Pemerintah Indonesia mengembangkan Energi Baru Terbarukan (EBT) untuk menjadikannya energi utama di masa depan. Upaya ini termasuk penggunaan bahan bakar nabati (BBN) berbasis komoditas sawit sebagai bahan baku utamanya atau disebut biodiesel.
Untuk mengedepankan aspek keberlanjutan, Madani Berkelanjutan menyebutkan terdapat hal yang perlu diperhatikan dalam pengembangannya. Salah satunya adalah aspek ketersediaan lahan sawit yang ada di Indonesia.

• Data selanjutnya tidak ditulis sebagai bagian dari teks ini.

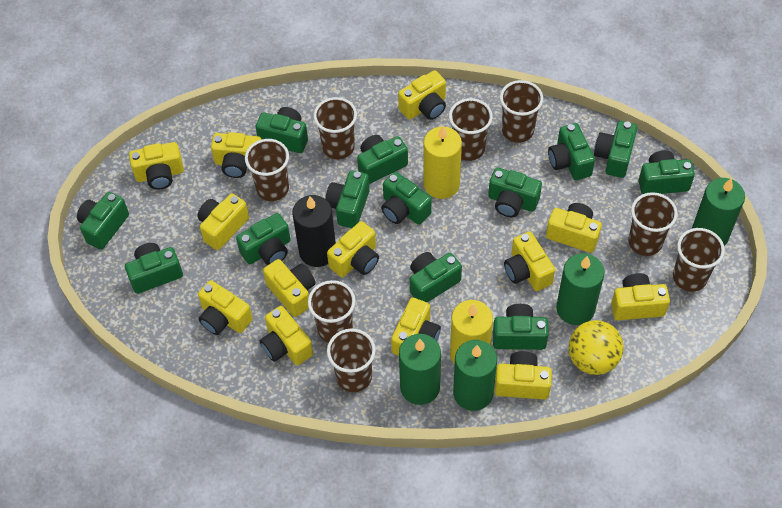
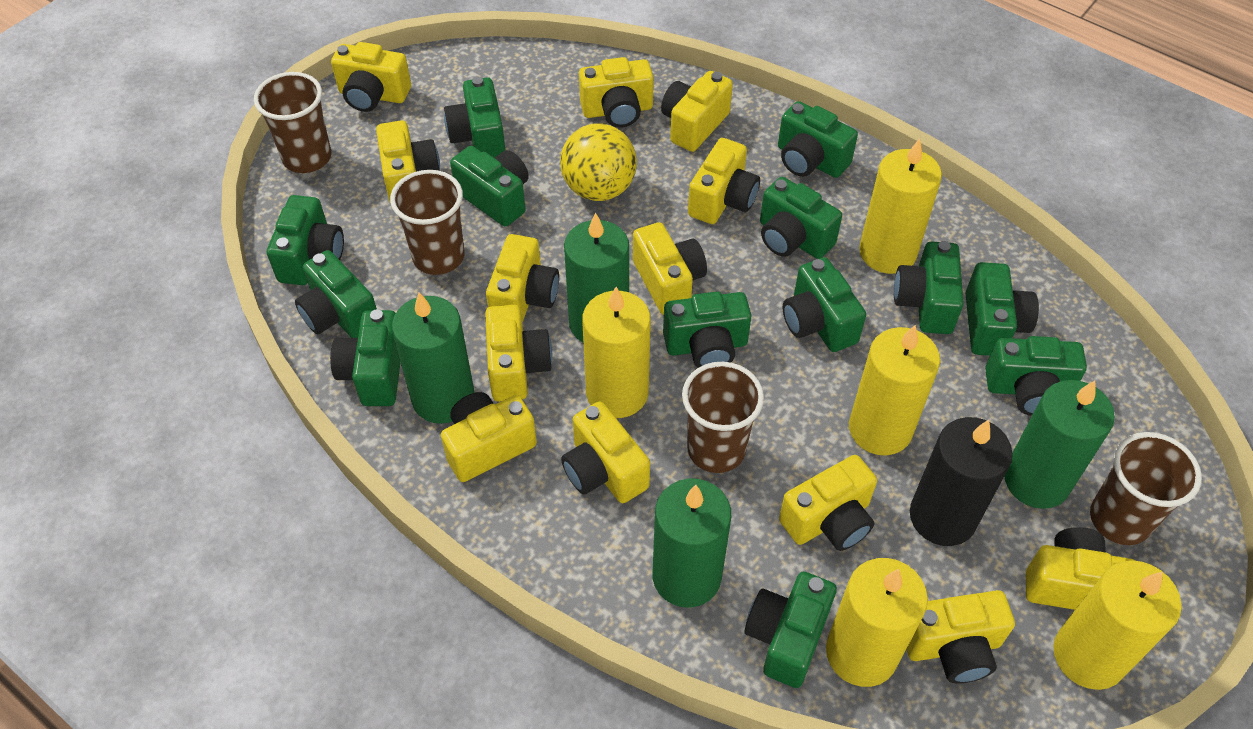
brown cup: 8 -> 4
yellow candle: 2 -> 5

Berdasarkan hasil pendataan Madani Berkelanjutan pada 2021, terdapat 22,3 juta hektare (ha) luas izin atau usaha sawit yang ada saat ini. Namun, luasan tersebut belum memenuhi sejumlah aspek keberlanjutan pada penggunaan lahan.
Terkait hal ini, Madani Berkelanjutan menyebutkan terdapat 1,16 juta ha ketersediaan lahan sawit yang tersisa jika meliputi aspek keberlanjutan seperti ekologi, potensi konflik, dan fokus tutupan lahan yang dapat diusahakan.

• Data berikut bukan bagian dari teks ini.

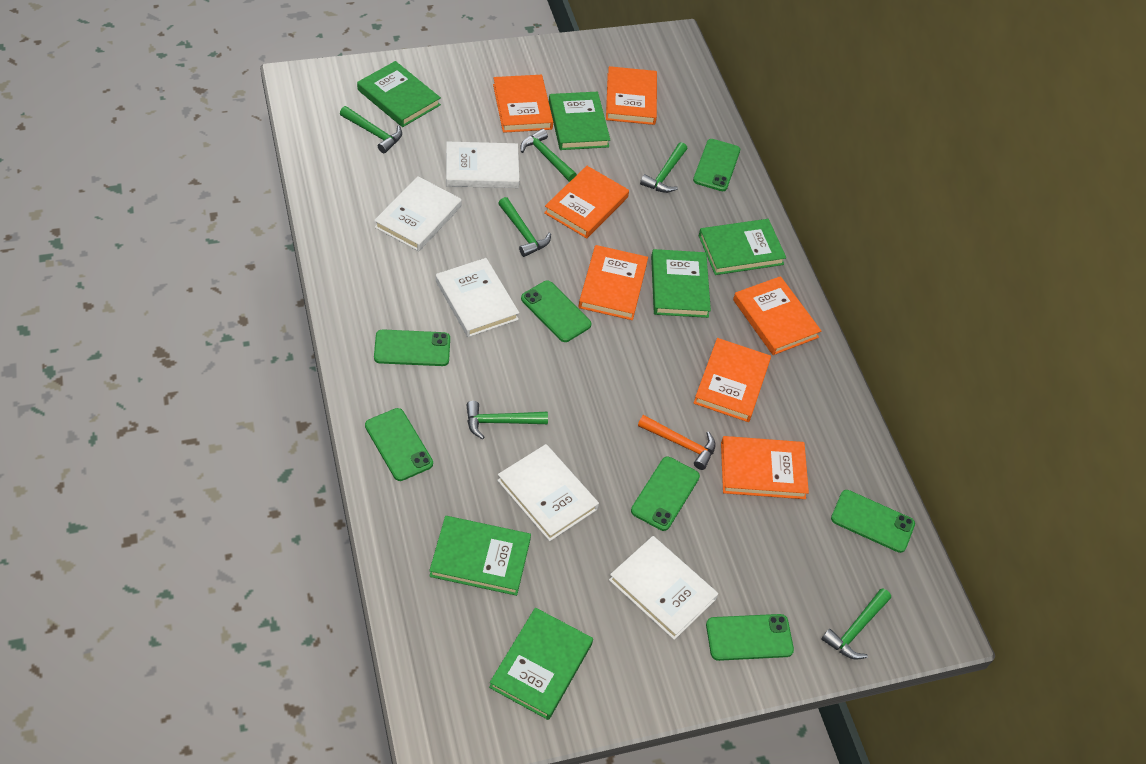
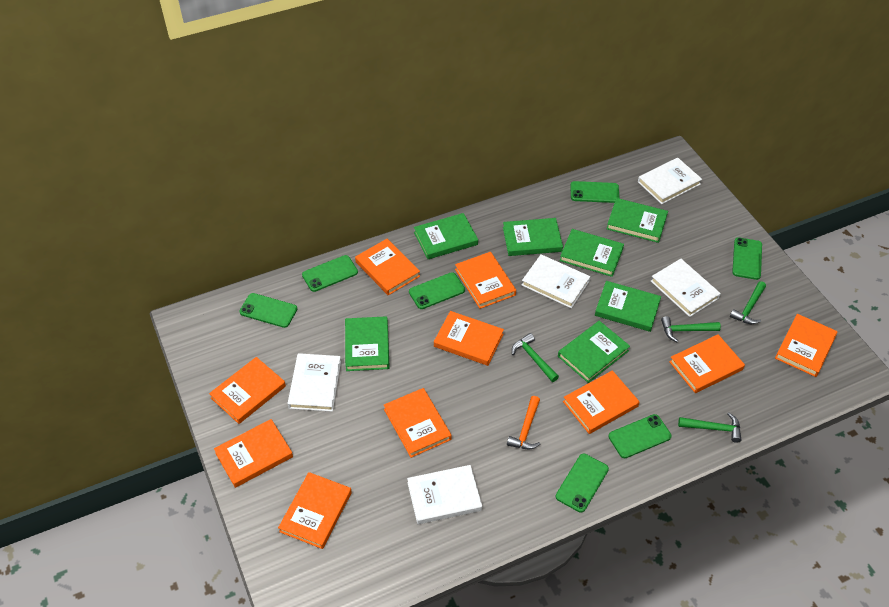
green book: 6 -> 7
green hammer: 6 -> 4
orange book: 7 -> 10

Adapun 1,16 juta ha ketersediaan lahan sawit berkelanjutan tersebut tersebar di seluruh Indonesia. Lahan terluas berada di Kalimantan Timur sebesar 470,7 ribu ha. Kedua, berada di Kalimantan Tengah sebesar 392,3 ribu ha.
Ketiga yaitu Kalimantan Barat senilai 95,6 ribu ha. Di posisi keempat terdapat Jambi seluas 36,5 ribu ha. Selain itu terdapat Sumatera Selatan 36,1 ribu ha, Papua 29,4 ribu ha, dan Kalimantan Utara 21,6 ribu ha.
Dari segi ekologi, lahan yang dianggap berkelanjutan adalah lahan sawit yang tidak berada di dalam hutan alam, Fungsi Ekologis Gambut (FEG), atau menjadi habitat lebih dari 15 spesies flora dan fauna. Dari segi potensi konflik, lahan tersebut tidak tumpang tindih dengan wilayah adat.
Sedangkan pada fokus tutupan lahan yang dapat diusahakan, tidak terdapat semak belukar, rawa, savana, tanah terbuka, hingga lahan yang belum terdefinisi atau di luar kelas tutupan lahan.